En revanche, les litiges complexes qui peuvent impliquer plusieurs parties de différents pays avec un objet de contentieux à multiples dimensions ne pourraient actuellement être soumis à une solution entièrement numérisée.

La machine intelligente pourrait se substituer à l’Homme pour ne laisser à ce dernier que la possibilité d’accepter ou de refuser de signer

- Selon vous, faut-il tout miser sur la technologie prédictive ?

- Absolument. La prédiction scientifique n’est pas de la voyance au sens traditionnel. La puissance d’analyse de la personne humaine ne pourrait que se bonifier avec une technologie prédictive pour aller encore vers une justice objective, tempérée avec l’empathie de l’Homme chargé de trancher en bonne justice un litige.

La technologie prédictive devrait être considérée, pour longtemps encore, comme un outil d’aide à la décision de l’Homme et qui peut toujours et de bonne foi faire des erreurs.

- La technologie prédictive se base sur les précédents, émanant d’humains. Or, le droit évolue avec son temps. Pouvons-nous dire que la technologie prédictive se limite à un outil d’aide à la décision seulement ?

- Oui. C’est l’Homme qui crée la machine, aussi prédictive qu’elle soit. Cependant, il est à noter que ces solutions algorithmiques sont auto-apprenantes et elles devraient atteindre, au fur et à mesure qu’elles atteignent un niveau de maturité, une forme de perfection dans les réponses analytiques rendues aux personnes qui les auraient sollicitées.

La prédiction scientifique n’est pas de la voyance

L’évolution machine et Homme devrait progresser d’une manière parallèle en fonction de l’évolution de la matière première qui est le droit ou la data juridique normalisée et accessible librement dans le monde entier.

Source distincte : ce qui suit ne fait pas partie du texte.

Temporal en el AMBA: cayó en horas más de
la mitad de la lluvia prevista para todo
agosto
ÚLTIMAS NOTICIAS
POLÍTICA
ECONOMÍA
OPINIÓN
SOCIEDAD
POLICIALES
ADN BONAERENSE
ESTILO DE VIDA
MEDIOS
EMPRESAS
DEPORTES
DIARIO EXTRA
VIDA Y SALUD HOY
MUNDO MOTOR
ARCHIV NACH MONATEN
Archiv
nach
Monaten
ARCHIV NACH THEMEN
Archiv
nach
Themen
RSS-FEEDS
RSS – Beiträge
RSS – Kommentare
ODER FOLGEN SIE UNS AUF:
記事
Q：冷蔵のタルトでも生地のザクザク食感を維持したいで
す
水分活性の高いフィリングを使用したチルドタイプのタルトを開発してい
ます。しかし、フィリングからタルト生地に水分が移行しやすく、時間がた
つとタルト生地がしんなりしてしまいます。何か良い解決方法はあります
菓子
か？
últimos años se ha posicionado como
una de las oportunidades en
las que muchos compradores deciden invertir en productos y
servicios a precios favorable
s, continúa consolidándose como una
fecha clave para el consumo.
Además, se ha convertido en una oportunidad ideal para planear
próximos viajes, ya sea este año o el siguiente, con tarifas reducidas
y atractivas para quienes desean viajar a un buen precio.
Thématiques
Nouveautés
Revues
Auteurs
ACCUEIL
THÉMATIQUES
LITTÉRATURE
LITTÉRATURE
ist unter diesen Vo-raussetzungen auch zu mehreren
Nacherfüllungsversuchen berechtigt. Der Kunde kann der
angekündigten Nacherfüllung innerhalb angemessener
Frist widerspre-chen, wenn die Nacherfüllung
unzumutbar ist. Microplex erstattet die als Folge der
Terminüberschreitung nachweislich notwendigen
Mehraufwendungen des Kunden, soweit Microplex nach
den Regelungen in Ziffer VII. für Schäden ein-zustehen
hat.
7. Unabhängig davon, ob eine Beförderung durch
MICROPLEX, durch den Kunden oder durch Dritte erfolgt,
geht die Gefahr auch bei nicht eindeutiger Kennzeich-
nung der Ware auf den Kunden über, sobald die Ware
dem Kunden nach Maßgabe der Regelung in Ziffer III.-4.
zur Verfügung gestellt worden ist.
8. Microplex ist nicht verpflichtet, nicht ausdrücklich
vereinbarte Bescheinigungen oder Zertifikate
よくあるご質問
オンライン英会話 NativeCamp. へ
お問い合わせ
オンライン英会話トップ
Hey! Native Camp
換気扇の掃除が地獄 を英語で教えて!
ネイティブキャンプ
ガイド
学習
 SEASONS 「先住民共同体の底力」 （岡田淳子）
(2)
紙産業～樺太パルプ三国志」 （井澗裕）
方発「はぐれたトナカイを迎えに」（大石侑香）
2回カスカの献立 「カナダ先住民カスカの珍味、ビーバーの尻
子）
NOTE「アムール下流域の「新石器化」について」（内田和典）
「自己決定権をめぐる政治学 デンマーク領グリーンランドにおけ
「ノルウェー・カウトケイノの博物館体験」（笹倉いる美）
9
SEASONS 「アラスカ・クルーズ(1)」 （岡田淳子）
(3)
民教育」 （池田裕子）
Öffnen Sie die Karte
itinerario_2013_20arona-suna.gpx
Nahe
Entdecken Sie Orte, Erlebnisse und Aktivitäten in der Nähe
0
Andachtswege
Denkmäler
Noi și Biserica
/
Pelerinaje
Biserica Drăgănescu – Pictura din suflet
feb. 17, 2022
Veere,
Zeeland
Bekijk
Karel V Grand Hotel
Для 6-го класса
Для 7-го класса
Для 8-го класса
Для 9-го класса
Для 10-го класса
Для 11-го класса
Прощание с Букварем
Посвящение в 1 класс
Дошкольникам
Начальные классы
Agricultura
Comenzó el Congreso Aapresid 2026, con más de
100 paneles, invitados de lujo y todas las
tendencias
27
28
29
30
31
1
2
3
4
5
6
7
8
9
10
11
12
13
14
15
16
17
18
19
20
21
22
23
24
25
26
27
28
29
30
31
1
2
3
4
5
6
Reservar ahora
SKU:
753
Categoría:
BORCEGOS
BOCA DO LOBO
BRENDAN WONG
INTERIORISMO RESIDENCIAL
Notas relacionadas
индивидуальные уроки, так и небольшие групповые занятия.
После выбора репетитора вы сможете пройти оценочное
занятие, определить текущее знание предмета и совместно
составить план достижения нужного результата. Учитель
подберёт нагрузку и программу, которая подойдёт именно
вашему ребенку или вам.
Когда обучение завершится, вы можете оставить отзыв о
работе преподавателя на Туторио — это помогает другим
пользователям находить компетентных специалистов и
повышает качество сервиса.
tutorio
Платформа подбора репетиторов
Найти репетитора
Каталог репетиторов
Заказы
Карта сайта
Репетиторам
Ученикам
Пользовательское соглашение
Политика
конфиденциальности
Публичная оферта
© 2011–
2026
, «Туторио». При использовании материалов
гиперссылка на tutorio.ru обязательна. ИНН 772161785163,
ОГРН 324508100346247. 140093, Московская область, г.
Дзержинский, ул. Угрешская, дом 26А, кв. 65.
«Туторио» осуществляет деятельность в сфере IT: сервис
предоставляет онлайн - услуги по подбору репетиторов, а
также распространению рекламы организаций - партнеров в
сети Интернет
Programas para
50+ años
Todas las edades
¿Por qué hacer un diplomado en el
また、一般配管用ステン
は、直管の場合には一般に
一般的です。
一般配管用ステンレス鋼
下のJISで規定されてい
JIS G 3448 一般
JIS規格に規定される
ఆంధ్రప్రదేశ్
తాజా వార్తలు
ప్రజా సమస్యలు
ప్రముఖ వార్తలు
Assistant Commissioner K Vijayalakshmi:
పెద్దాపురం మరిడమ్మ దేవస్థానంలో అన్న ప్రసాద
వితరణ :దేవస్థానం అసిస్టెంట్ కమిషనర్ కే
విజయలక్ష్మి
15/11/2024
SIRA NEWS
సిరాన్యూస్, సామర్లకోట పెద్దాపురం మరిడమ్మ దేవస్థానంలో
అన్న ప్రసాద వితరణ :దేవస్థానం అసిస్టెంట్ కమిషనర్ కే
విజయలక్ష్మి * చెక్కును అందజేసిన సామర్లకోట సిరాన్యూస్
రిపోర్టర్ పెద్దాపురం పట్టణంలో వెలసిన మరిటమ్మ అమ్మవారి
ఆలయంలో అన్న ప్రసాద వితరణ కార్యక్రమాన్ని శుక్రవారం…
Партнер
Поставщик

Dans le futur, la machine intelligente pourrait se substituer à l’Homme pour ne laisser à ce dernier que la possibilité d’accepter ou de refuser de signer une décision valablement établie dans la forme et motivée au fond.

- Les parties vont-elles accorder leur confiance à un arbitre virtuel ?

- À date d’aujourd’hui, une telle solution pourrait être mise en œuvre par les grands comptes qui ont des millions de clients et qui auraient des petits litiges non susceptibles d’être soumis à la justice étatique ni confiés à des avocats. Ces entreprises publiques ou privées, comme la CNSS, Maroc Telecom, Inwi, la RAM, l’ONCF et d’autres, devraient elles-mêmes prendre de telles initiatives pour des solutions qui seraient apportées par un arbitre virtuel ; sans pour autant que les règles de l’arbitrage applicables ne soient appréhendées comme des règles procédurales obligées.

Le législateur marocain devrait sans doute prendre en considération de telles potentielles évolutions technologiques pour les inclure dans la prochaine production législative en matière d’arbitrage interne en particulier.

- Pensez-vous que les arbitres et centres d'arbitrage seront remplacés par l'intelligence artificielle ? 

- Il est encore trop tôt pour l’affirmer. Il faut d’abord que les machines intelligentes prennent de la maturité avec les apprentissages transmis par l’Homme, avant de pouvoir faire de l’auto-apprentissage, puis enfin devenir autonomes en termes de décision.

Toutefois, le processus pourrait être très rapide avec les progrès actuels de la physique quantique appliquée aux sciences algorithmiques. Un centre d’arbitrage, ouvert à ces nouvelles technologies pourrait, par exemple, proposer à ses potentiels utilisateurs, qui seront toujours des humains, des solutions d’arbitrage en mode présentiel pour les litiges complexes ; ou en mode digital pour ce qui est des litiges de complexité moyenne. Et ce, avec des plateformes dédiées, sans requérir la présence physique des parties, de leurs conseils ou des arbitres. Mais aussi, en mode numérique pour de petits ou moyens litiges, avec un ou des arbitres virtuels, avec la possibilité de présence physique d’un arbitre uniquement, pour valider, ou non, une sentence d’arbitrage numérisée rendue dans un contentieux présentant une certaine complexité.